Goal of the exercise:
Output the entries that follow character for character. Leave every image out.

Information supplied:
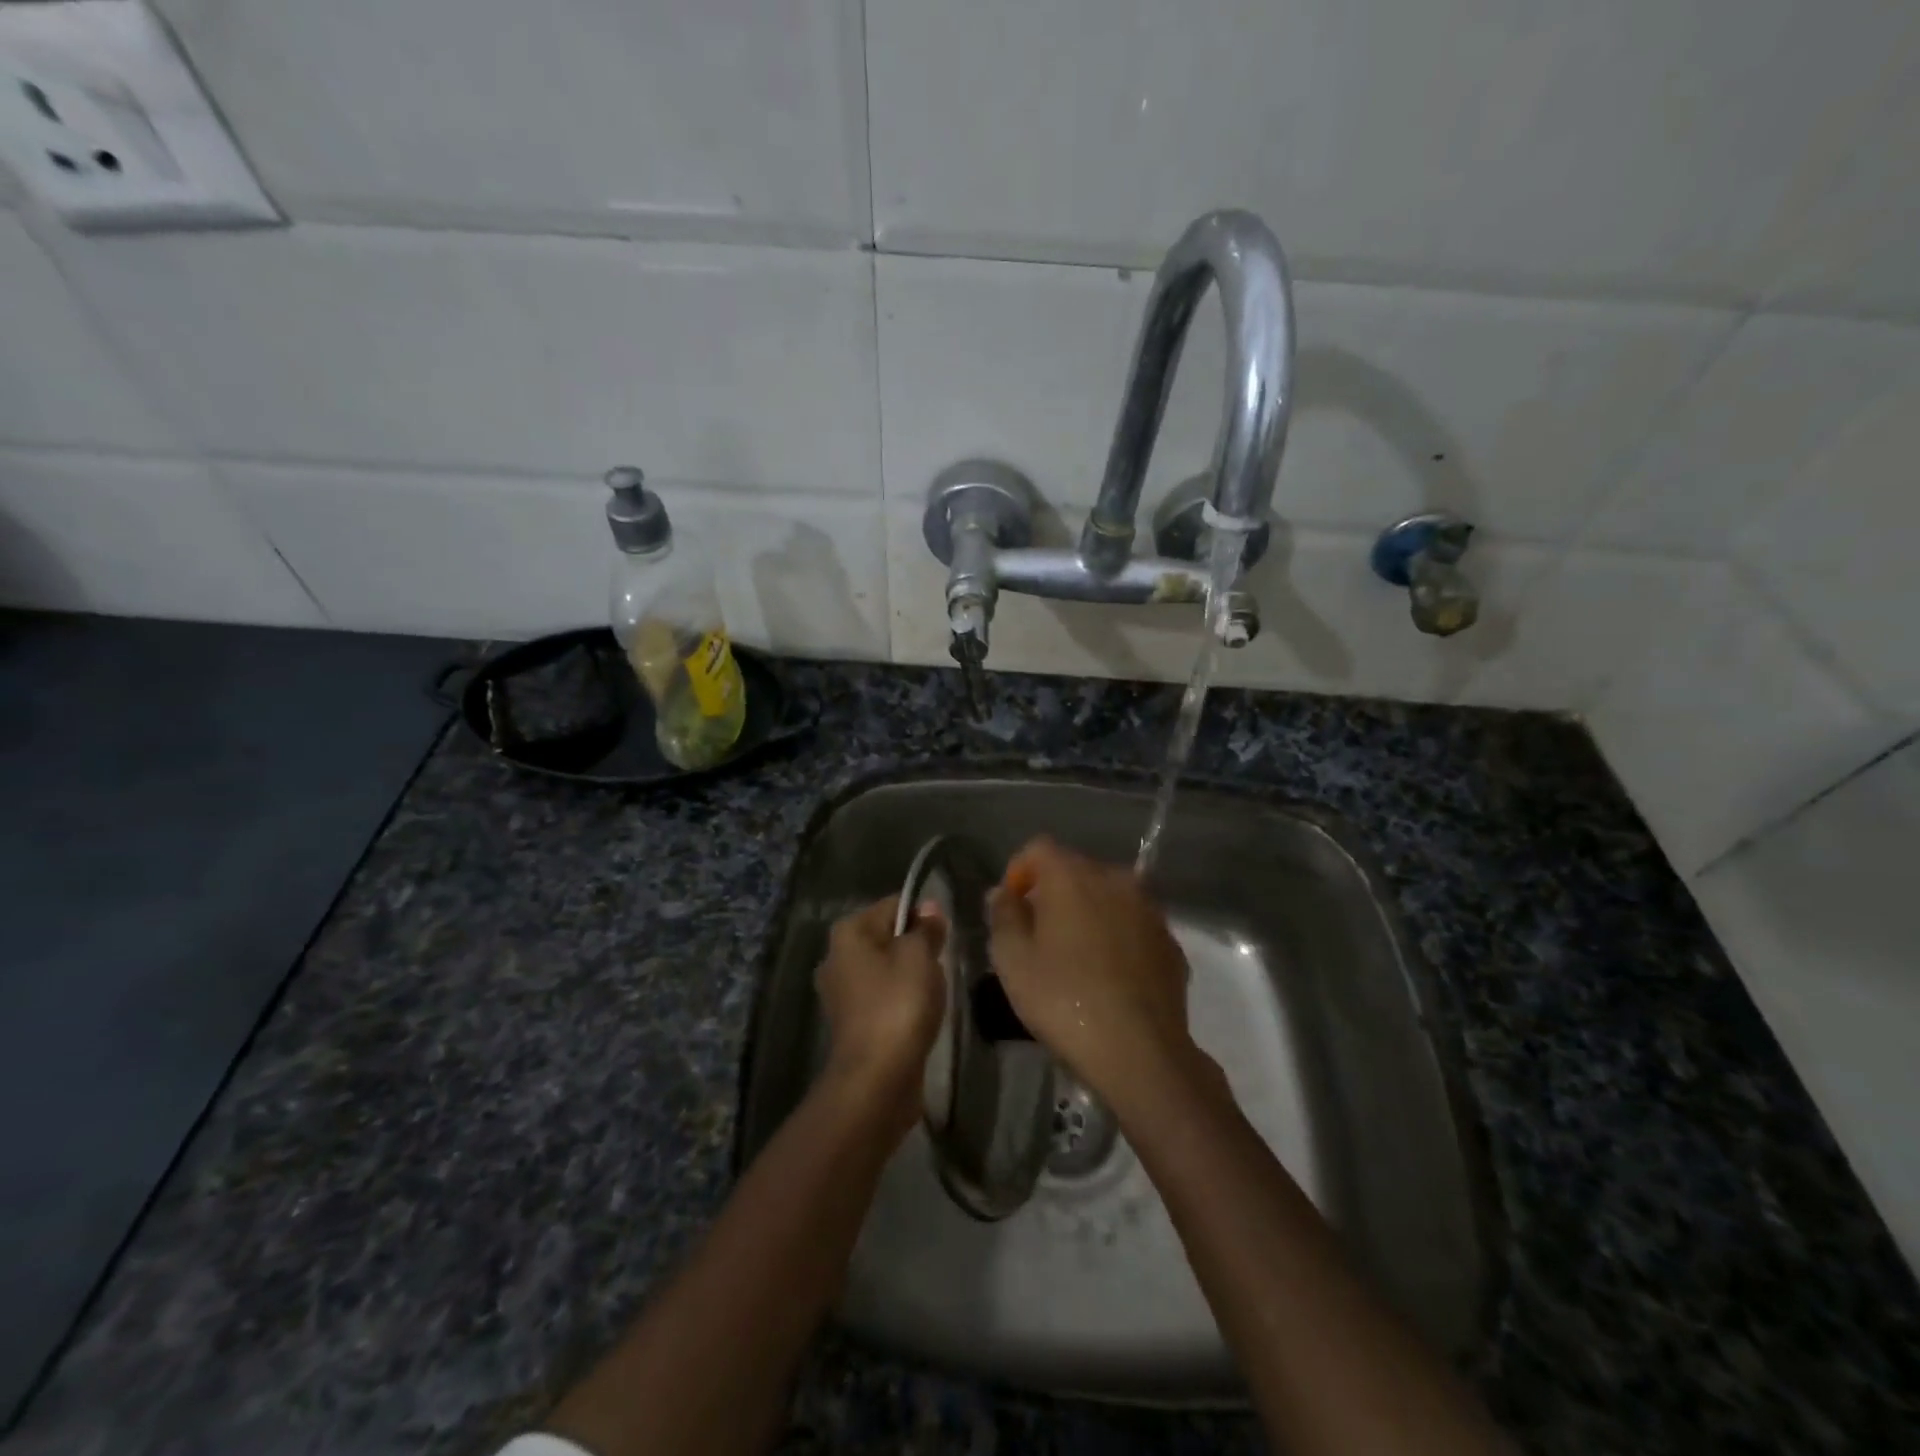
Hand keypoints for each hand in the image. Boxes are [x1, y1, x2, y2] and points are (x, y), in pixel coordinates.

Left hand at [814, 896, 946, 1135]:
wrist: (876, 1078)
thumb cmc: (898, 1004)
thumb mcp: (920, 956)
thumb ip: (926, 928)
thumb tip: (929, 906)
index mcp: (848, 932)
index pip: (893, 905)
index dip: (923, 915)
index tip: (944, 936)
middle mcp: (836, 956)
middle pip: (887, 937)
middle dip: (916, 947)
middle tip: (939, 964)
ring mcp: (840, 992)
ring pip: (886, 968)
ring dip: (910, 976)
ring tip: (931, 993)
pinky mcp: (851, 1022)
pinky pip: (882, 996)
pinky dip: (900, 1001)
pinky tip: (918, 1014)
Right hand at [987, 837, 1196, 1110]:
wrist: (1140, 1051)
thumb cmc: (1063, 1000)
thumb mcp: (1013, 960)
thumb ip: (1003, 916)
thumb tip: (1002, 893)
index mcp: (1073, 876)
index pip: (1038, 848)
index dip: (1018, 871)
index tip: (1010, 908)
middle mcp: (1116, 879)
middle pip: (1076, 869)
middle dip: (1053, 892)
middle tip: (1037, 935)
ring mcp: (1149, 909)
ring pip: (1109, 896)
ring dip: (1088, 913)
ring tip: (1074, 956)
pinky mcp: (1171, 941)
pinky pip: (1133, 925)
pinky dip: (1117, 937)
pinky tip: (1108, 975)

Solution to this exercise:
Hand keypoints for each hand in the image. Boxes are [x1, y1, x2, y2] and points are (x, y), in pixel coordinates.

Left hand at [814, 896, 946, 1135]:
wrist: (876, 1078)
thumb cmc: (898, 1004)
thumb mcp: (920, 956)
thumb ip: (926, 928)
thumb tip: (929, 906)
index mcp: (848, 932)
index pip: (893, 905)
index dip: (923, 915)
index tip: (944, 936)
middle mcp: (836, 956)
middle pip: (887, 937)
middle dip: (916, 947)
middle tip: (939, 964)
ring mcp: (840, 992)
ring pip: (886, 968)
ring dip: (910, 976)
ring tip: (931, 993)
pinky mcp: (851, 1022)
pinky pip: (882, 996)
pinky dip: (900, 1001)
pinky tip: (918, 1014)
Right hand at [987, 837, 1196, 1110]:
wrist: (1140, 1051)
thumb cmc: (1063, 1000)
thumb mcp: (1013, 960)
thumb ip: (1003, 916)
thumb tip: (1002, 893)
index mcp: (1073, 876)
index pip: (1038, 848)
index dip: (1018, 871)
index tip: (1010, 908)
middle mcp: (1116, 879)
middle pip: (1076, 869)
middle dip: (1053, 892)
middle tip: (1037, 935)
ring mcp: (1149, 909)
ring pip: (1109, 896)
ring dip: (1088, 913)
ring tip: (1074, 956)
pinky mcp: (1171, 941)
pinky pip: (1133, 925)
pinky dip: (1117, 937)
pinky tip: (1108, 975)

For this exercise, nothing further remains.